La fête du Dos de mayo est aussi connue à Madrid que la Place du Trocadero à Paris et pourtant beaucoup de Madrilènes ignorent ce qu’est le Trocadero, comme beaucoup de Parisiens ne savent pas ce que représente le Dos de mayo.
Il faut ajouter à cela que Madrilènes et Parisiens sont nombreux à méconnaître la réalité derrière ce que furent le Dos de mayo et la bataille de Trocadero.
Sir Winston Churchill a dit : " L’Histoire me sera indulgente car j’ai l’intention de l’écrire ". Napoléon 1er aurait pu dire la même chose, 150 ans plus tôt, mais il préféra avancer que "l’Histoire est une suite de mensonges sur lesquels on est d’accord ", ce qui est bien dit et a souvent été vrai. En fait, l’Histoire se raconte comme une histoire. Elle se raconte souvent aussi comme le jeu d’enfants d’antan du "téléphone arabe" qui consistait à chuchoter à l’oreille une phrase courte qui aboutissait au bout de plusieurs chuchotements, d'une oreille à l'autre, à une phrase finale qui n’avait rien à voir avec celle du début. Cela n’est pas sans rappeler toutes les "fake news" véhiculées de nos jours sur Internet et qui elles aussi "racontent" l’Histoire.

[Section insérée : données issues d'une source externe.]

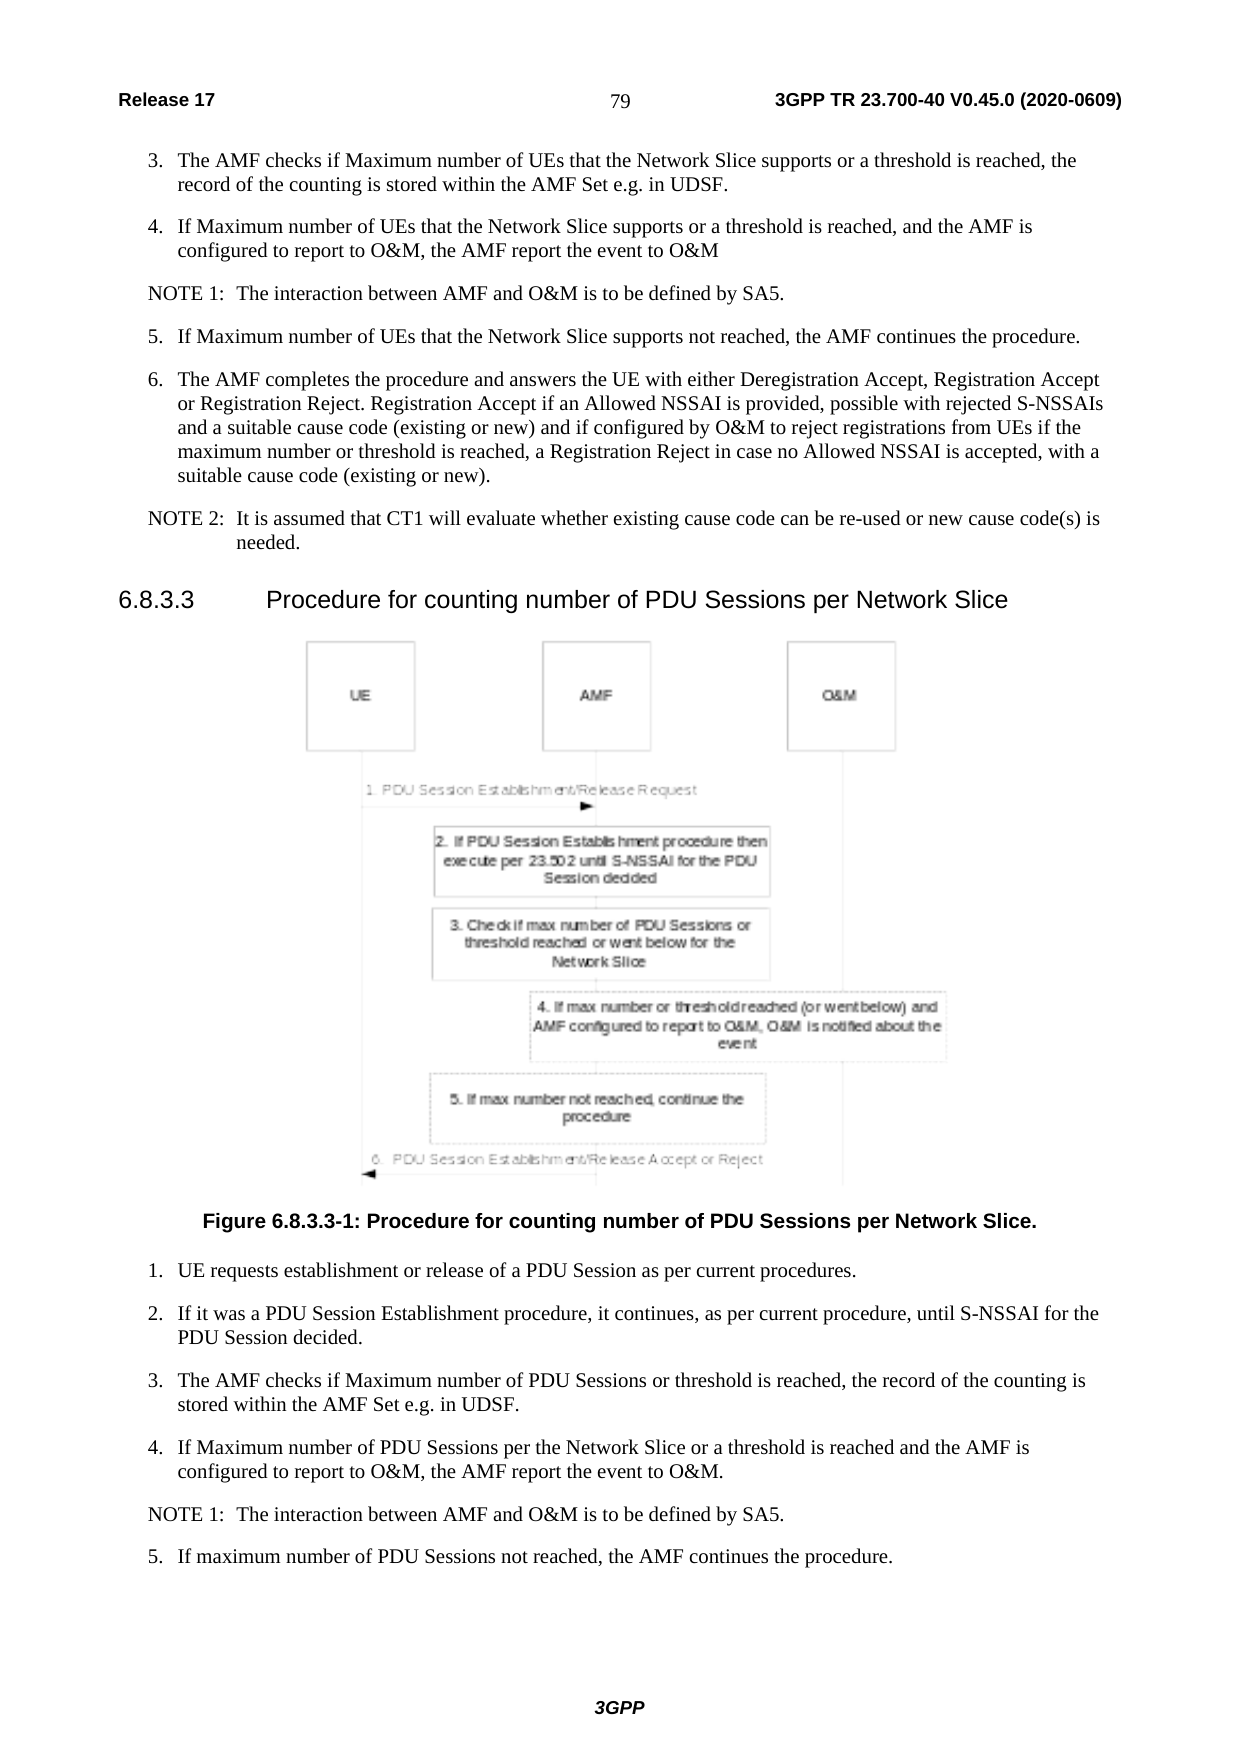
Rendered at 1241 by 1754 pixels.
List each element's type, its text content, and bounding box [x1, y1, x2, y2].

text NOTE 1: The interaction between AMF and O&M is to be defined by SA5. [148, 281, 1122, 305]
text 2. If it was a PDU Session Establishment procedure, it continues, as per current procedure, until S-NSSAI for the PDU Session decided. [148, 1301, 1122, 1349]
text 4. If Maximum number of PDU Sessions per the Network Slice or a threshold is reached and the AMF is configured to report to O&M, the AMF report the event to O&M. [148, 1434, 1122, 1483]
subtitle 6.8.3.3 Procedure for counting number of PDU Sessions per Network Slice [118, 585, 1122, 614]
text 6. The AMF completes the procedure and answers the UE with either Deregistration Accept, Registration Accept or Registration Reject. Registration Accept if an Allowed NSSAI is provided, possible with rejected S-NSSAIs and a suitable cause code (existing or new) and if configured by O&M to reject registrations from UEs if the maximum number or threshold is reached, a Registration Reject in case no Allowed NSSAI is accepted, with a suitable cause code (existing or new). [148, 367, 1122, 487]
text 3. The AMF checks if Maximum number of UEs that the Network Slice supports or a threshold is reached, the record of the counting is stored within the AMF Set e.g. in UDSF. [148, 147, 1122, 196]
text 5. If maximum number of PDU Sessions not reached, the AMF continues the procedure. [148, 1544, 1122, 1568]
text NOTE 2: It is assumed that CT1 will evaluate whether existing cause code can be re-used or new cause code(s) is needed. [148, 506, 1122, 554]
text 1. UE requests establishment or release of a PDU Session as per current procedures. [148, 1258, 1122, 1282]
text 3. The AMF checks if Maximum number of PDU Sessions or threshold is reached, the record of the counting is stored within the AMF Set e.g. in UDSF. [148, 1368, 1122, 1416]
text 5. If Maximum number of UEs that the Network Slice supports not reached, the AMF continues the procedure. [148, 324, 1122, 348]
text NOTE 1: The interaction between AMF and O&M is to be defined by SA5. [148, 1501, 1122, 1526]
text 4. If Maximum number of UEs that the Network Slice supports or a threshold is reached, and the AMF is configured to report to O&M, the AMF report the event to O&M [148, 214, 1122, 262]
text Figure 6.8.3.3-1: Procedure for counting number of PDU Sessions per Network Slice. [118, 1209, 1122, 1233]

Le Dos de mayo se réfère au soulèvement populaire des Madrilènes contre les troupes napoléoniennes le 2 mai 1808. Beaucoup d’encre a coulé et beaucoup de peinture a colorié les toiles célèbres de Goya, de Sorolla (Defensa del parque de artillería de Monteleón, 1884) et d’autres artistes encore. En réalité, Goya a peint deux tableaux que la croyance populaire mélange souvent. Le tableau d’un homme en blouse blanche, bras levés, devant le peloton d’exécution des soldats napoléoniens, n’est pas le Dos de mayo mais le Tres de Mayo.
Le Dos de mayo, de son vrai nom "La lutte contre les Mamelouks", peint en 1814, est le tableau représentant l’attaque sauvage et meurtrière des madrilènes contre les Mamelouks égyptiens de l’armée française qui occupait Madrid depuis un peu plus d’un mois en ce début d’année 1808. Le tableau Tres de mayo, de son vrai nom "Les fusillades sur la montagne Príncipe Pío", peint par Goya également en 1814, représente la scène du lendemain du 2 mai 1808 et l’exécution des insurgés madrilènes en représailles du meurtre de soldats mamelouks et français par le soulèvement populaire. L’Histoire populaire -ou faut-il en l’espèce dire l’histoire de l’art ?- se trompe souvent sur les faits comme les tableaux.
Le Trocadero espagnol est une île, avec un fort et un port, dans la baie de Cadix au sud de l’Espagne. La bataille du Trocadero se réfère à la lutte victorieuse menée le 31 août 1823 par les troupes françaises contre les rebelles espagnols favorables à une monarchie constitutionnelle et opposés à l’absolutisme du roi d’Espagne Ferdinand VII de Bourbon. L’armée française qui avait quitté l’Espagne en 1814 y était revenue en 1823 à la demande de Ferdinand VII qui avait sollicité l’aide de son cousin Louis XVIII de Bourbon, roi de France.
La prise de Trocadero a été rendue célèbre par le bataillon "Les Cent Mille Fils de Saint Louis" composé de soldats français et volontaires espagnols sous le commandement du Duc d’Angoulême. Le roi Ferdinand VII et la Cour s’étaient réfugiés à Cadix, en face de l’île de Trocadero. Les soldats français -fidèle à ce que les Italiens appellent la furia francese- ont lancé une attaque surprise à marée basse en se jetant littéralement à l’eau pour déloger les occupants du fort de Trocadero avec grand succès et peu de perte humaine. Ensuite, depuis le fort, les troupes françaises bombardèrent Cadix jusqu’à la reddition des rebelles insurgés et la libération du roi.
A Paris, le Trocadéro a été l’objet de nombreux projets d’aménagement et de noms successifs depuis "Villa du Trocadero" en 1824, "Place du Roi de Rome" en 1869 en hommage au fils de Napoléon 1er qui avait choisi cet emplacement pour construire un palais, et depuis 1877 la désignation actuelle de Place du Trocadero.